[SUPPLIED MATERIAL]

· · · · · · ·

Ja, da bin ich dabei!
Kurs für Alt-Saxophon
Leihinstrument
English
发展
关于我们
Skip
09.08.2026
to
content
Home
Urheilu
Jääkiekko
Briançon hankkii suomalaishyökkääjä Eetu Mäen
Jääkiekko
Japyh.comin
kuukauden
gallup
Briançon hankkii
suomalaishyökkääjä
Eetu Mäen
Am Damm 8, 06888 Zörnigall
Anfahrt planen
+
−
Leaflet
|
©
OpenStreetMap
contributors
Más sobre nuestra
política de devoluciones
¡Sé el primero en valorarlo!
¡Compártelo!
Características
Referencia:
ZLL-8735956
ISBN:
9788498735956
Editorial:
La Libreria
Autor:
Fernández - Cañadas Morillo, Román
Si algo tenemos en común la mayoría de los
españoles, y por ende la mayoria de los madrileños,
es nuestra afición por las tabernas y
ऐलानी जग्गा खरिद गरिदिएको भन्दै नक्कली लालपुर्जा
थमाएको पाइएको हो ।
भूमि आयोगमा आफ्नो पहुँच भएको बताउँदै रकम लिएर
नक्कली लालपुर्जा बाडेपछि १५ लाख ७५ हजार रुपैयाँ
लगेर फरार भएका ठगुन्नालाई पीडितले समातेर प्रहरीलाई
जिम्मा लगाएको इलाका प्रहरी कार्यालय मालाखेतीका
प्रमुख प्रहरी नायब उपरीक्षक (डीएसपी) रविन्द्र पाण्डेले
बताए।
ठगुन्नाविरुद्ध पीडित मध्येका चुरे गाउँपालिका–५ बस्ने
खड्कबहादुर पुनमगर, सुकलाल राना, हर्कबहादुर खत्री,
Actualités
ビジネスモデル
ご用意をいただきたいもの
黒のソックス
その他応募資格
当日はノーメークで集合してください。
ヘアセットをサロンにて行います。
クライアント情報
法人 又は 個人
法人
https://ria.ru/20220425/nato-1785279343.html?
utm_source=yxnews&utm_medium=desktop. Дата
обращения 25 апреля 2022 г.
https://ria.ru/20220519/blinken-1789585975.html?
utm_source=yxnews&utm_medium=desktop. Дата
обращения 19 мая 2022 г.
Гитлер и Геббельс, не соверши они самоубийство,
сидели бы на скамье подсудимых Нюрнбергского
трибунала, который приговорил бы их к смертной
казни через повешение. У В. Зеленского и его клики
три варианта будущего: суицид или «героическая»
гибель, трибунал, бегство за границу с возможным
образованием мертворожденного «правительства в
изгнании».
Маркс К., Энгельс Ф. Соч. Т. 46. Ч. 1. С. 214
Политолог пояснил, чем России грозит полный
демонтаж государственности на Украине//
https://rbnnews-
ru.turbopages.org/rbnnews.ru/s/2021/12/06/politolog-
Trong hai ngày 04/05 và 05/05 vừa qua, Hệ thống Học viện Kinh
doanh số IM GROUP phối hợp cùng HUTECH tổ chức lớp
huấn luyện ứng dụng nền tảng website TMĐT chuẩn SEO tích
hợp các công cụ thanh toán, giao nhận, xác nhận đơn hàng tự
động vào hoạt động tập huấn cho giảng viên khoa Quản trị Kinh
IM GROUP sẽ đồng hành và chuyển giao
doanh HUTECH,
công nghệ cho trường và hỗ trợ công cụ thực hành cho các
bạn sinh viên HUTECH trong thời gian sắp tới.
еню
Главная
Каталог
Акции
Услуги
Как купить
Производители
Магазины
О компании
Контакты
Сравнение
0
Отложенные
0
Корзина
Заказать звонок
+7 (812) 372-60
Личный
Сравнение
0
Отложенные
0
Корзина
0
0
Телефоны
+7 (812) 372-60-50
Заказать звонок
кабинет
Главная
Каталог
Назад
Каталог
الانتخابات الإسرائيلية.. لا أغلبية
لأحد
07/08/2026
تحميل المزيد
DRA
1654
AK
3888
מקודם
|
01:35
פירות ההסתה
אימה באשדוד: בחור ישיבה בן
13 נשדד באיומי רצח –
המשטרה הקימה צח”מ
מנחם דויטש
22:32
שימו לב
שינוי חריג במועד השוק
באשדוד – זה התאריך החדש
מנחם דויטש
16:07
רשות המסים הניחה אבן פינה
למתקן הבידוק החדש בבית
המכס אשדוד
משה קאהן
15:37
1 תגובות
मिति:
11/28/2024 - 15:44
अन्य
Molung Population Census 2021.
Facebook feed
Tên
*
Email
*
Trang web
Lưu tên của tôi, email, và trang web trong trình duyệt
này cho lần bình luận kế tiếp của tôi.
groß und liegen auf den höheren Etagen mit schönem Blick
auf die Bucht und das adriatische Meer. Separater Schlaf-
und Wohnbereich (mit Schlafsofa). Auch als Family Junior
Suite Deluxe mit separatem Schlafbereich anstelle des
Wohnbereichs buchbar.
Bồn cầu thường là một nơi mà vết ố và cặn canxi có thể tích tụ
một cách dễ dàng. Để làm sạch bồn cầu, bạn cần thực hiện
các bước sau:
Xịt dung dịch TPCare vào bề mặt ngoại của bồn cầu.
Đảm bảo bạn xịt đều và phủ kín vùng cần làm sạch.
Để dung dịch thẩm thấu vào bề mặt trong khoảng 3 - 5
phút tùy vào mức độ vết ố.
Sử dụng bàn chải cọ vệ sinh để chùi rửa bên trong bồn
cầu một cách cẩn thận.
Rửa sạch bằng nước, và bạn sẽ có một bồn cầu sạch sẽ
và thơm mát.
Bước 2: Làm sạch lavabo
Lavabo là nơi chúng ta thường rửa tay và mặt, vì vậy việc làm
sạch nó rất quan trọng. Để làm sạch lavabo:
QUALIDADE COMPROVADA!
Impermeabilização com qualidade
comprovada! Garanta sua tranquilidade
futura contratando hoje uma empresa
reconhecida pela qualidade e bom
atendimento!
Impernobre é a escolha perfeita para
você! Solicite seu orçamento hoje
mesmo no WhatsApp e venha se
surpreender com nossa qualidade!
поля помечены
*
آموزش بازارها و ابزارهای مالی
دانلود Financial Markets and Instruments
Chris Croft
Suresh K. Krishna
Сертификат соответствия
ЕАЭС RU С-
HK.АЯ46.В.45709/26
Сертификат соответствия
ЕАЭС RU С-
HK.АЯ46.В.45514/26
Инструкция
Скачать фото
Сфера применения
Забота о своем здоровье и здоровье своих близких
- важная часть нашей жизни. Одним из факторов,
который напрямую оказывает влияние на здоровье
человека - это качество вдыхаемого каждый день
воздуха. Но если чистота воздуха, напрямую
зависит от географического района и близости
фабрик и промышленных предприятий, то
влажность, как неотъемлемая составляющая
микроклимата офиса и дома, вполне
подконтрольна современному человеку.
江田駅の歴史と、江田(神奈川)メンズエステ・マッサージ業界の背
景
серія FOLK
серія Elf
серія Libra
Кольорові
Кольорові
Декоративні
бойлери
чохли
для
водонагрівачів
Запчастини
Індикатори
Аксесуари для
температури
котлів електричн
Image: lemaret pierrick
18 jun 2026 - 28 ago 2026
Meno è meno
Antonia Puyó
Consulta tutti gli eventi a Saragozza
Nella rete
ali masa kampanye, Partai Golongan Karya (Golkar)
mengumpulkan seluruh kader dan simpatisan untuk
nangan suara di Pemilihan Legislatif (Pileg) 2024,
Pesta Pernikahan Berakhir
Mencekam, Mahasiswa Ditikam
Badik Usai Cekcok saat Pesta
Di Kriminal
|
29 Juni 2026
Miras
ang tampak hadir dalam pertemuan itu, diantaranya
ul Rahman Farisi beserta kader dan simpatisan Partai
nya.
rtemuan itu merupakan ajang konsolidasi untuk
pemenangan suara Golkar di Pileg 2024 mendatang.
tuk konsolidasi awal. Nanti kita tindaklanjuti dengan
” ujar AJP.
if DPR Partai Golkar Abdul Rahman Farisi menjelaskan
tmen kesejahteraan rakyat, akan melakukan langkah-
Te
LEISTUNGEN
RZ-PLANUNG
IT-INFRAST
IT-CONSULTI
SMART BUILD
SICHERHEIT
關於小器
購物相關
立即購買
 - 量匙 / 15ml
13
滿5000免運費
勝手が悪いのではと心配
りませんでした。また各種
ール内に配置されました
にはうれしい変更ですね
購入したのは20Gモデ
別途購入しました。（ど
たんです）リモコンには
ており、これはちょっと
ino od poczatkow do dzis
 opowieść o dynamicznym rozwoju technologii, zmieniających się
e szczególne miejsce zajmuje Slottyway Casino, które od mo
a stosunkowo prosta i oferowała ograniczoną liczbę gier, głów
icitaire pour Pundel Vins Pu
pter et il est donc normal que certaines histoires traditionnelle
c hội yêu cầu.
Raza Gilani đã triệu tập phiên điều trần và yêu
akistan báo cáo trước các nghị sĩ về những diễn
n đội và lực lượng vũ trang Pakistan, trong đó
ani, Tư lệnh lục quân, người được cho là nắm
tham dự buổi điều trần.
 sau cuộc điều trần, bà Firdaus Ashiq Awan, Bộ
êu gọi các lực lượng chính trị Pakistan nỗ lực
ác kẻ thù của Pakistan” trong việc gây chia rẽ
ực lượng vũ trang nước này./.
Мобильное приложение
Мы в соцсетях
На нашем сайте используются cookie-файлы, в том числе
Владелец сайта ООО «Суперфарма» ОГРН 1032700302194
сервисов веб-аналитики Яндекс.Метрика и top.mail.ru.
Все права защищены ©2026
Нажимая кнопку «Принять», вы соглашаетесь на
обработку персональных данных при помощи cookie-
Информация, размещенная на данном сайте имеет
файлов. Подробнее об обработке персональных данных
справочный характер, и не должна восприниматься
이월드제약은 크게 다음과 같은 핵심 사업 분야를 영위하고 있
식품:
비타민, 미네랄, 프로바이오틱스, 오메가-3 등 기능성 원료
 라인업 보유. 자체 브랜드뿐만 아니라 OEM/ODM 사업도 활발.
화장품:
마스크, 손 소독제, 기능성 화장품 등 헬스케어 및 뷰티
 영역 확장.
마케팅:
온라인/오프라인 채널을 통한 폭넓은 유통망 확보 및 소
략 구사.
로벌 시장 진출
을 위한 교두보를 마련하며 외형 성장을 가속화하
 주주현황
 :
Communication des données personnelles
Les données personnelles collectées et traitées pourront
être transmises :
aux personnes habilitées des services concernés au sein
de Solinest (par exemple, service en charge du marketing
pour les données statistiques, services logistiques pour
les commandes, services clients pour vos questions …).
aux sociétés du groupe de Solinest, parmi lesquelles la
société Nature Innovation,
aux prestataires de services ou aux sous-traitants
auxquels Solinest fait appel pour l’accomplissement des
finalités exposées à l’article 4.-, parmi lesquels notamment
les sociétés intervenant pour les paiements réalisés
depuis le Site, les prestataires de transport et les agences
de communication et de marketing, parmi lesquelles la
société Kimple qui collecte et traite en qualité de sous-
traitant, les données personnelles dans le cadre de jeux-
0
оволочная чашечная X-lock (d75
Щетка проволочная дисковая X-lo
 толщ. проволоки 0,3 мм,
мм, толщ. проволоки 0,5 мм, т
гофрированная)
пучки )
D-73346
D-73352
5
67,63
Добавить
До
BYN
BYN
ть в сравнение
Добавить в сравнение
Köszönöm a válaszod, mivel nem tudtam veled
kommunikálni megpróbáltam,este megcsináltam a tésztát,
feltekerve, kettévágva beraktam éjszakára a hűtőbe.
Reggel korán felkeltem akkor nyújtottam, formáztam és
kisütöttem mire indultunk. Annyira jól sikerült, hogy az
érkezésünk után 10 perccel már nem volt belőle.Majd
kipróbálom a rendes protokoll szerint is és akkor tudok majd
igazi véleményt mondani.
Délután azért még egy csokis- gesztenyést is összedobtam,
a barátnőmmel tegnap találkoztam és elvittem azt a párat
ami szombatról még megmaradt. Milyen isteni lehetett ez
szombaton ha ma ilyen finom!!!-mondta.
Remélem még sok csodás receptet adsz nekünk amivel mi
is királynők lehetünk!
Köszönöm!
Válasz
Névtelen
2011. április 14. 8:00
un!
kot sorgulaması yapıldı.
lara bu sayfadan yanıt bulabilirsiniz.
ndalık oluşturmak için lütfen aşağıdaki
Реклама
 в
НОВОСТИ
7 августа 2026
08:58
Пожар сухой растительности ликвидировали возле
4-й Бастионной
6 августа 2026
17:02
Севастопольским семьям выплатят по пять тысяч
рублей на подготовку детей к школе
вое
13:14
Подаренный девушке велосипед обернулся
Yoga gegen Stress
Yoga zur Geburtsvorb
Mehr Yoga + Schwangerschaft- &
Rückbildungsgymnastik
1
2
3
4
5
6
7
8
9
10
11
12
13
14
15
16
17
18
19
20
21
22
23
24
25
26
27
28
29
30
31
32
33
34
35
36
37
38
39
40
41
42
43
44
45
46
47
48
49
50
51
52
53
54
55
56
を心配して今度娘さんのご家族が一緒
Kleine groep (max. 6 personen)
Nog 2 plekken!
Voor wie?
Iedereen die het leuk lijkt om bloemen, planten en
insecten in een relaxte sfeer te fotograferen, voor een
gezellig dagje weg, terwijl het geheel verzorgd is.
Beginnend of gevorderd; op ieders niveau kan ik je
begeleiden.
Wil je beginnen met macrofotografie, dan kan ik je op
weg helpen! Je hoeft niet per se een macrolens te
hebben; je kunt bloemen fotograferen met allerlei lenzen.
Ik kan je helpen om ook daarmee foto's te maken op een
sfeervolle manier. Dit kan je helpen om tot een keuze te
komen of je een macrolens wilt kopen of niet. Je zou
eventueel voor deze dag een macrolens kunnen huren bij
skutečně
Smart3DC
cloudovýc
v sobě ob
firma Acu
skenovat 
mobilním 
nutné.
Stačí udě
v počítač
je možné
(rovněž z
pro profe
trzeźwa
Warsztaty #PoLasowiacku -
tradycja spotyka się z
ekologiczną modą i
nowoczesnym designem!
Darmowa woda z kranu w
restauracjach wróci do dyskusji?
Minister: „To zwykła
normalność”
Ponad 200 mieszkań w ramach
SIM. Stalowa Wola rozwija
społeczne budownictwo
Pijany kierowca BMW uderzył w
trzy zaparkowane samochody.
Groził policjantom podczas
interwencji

· · · · · · ·

[REQUEST]
Copy the listing above verbatim, starting at its first line and ending with the line that contains "Fernández - Cañadas Morillo, Román".

[RESPONSE]
Ja, da bin ich dabei!
Kurs für Alt-Saxophon
Leihinstrument
English
发展
关于我们
Skip
09.08.2026
to
content
Home
Urheilu
Jääkiekko
Briançon hankkii suomalaishyökkääjä Eetu Mäen
Jääkiekko
Japyh.comin
kuukauden
gallup
Briançon hankkii
suomalaishyökkääjä
Eetu Mäen
Am Damm 8, 06888 Zörnigall
Anfahrt planen
+
−
Leaflet
|
©
OpenStreetMap
contributors
Más sobre nuestra
política de devoluciones
¡Sé el primero en valorarlo!
¡Compártelo!
Características
Referencia:
ZLL-8735956
ISBN:
9788498735956
Editorial:
La Libreria
Autor:
Fernández - Cañadas Morillo, Román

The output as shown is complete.